GIVEN INSTRUCTION ▸ Copy the listing below line by line, with no changes, and omit the picture from your answer.

DATA FOR THIS TASK ▸
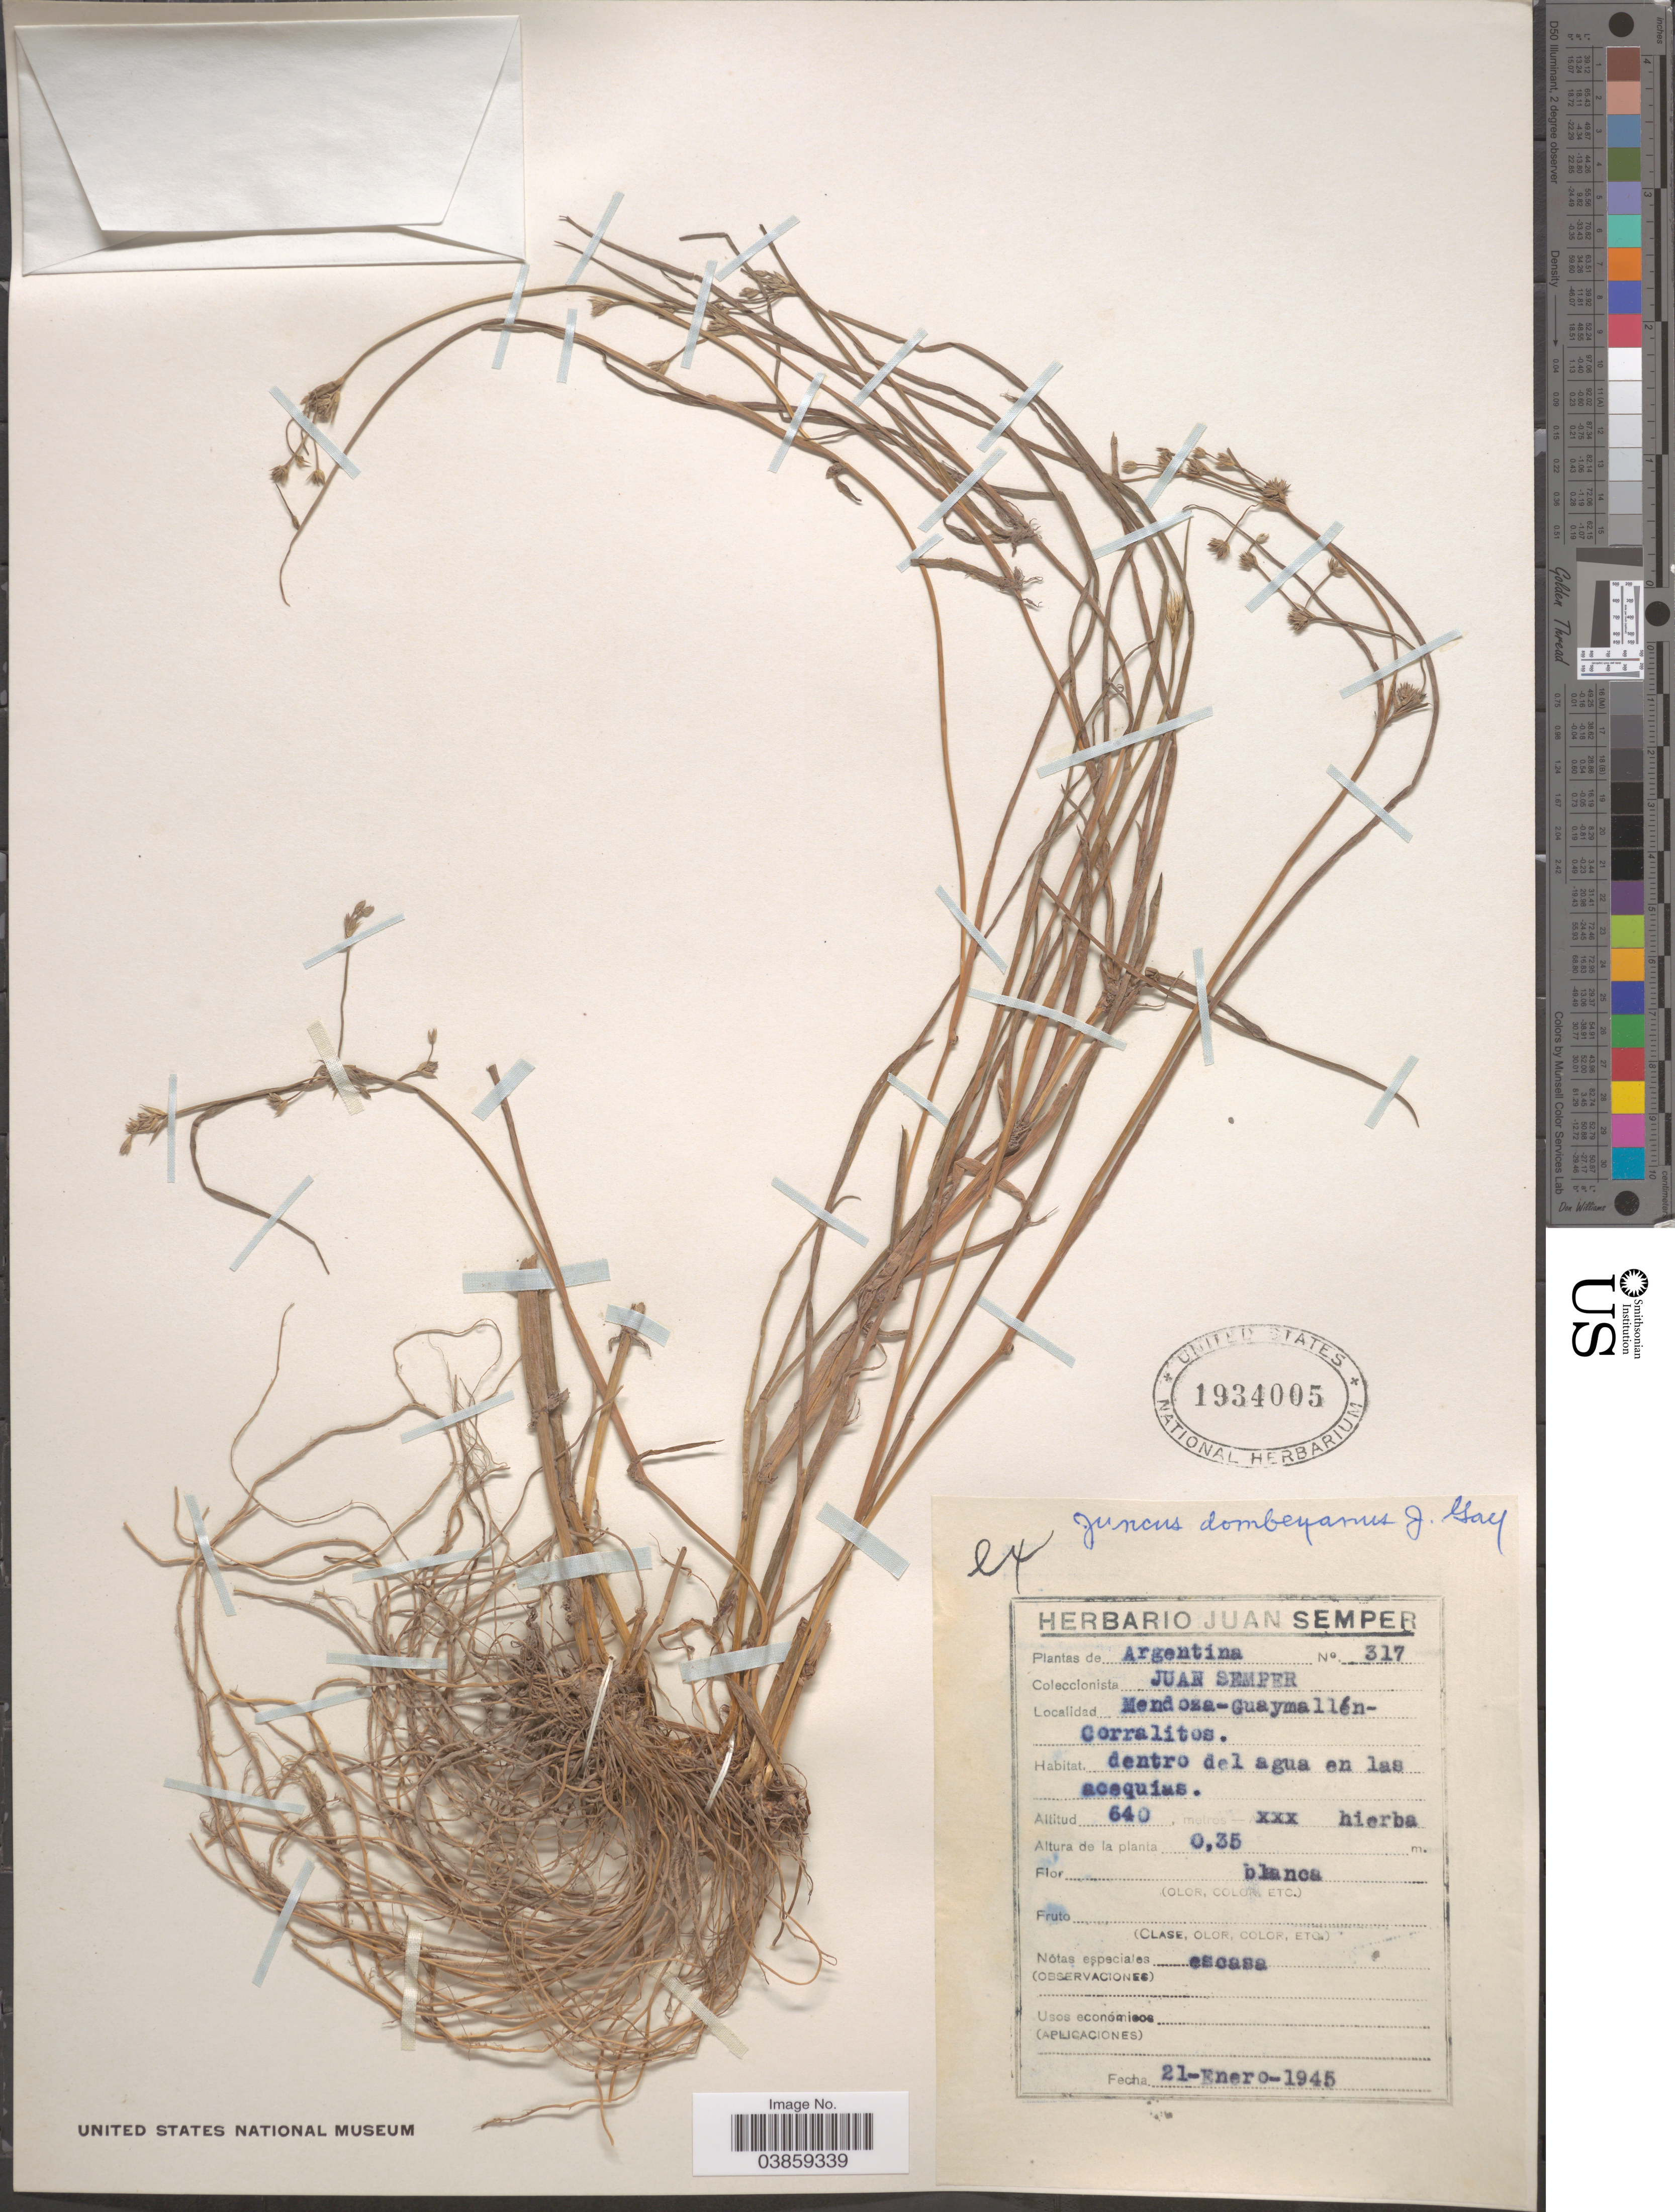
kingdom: Plantae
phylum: Tracheophyta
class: Liliopsida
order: Poales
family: Juncaceae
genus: Juncus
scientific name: Juncus dombeyanus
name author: J. Gay ex Laharpe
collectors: J. Semper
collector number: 317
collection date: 1945-01-21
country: Argentina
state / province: Mendoza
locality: Guaymallén- Corralitos.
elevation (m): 640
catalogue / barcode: US 1934005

ANSWER TO THIS PROBLEM ▸
kingdom: Plantae
phylum: Tracheophyta
class: Liliopsida
order: Poales
family: Juncaceae
genus: Juncus
scientific name: Juncus dombeyanus
name author: J. Gay ex Laharpe
collectors: J. Semper
collector number: 317
collection date: 1945-01-21
country: Argentina
state / province: Mendoza
locality: Guaymallén- Corralitos.
elevation (m): 640
catalogue / barcode: US 1934005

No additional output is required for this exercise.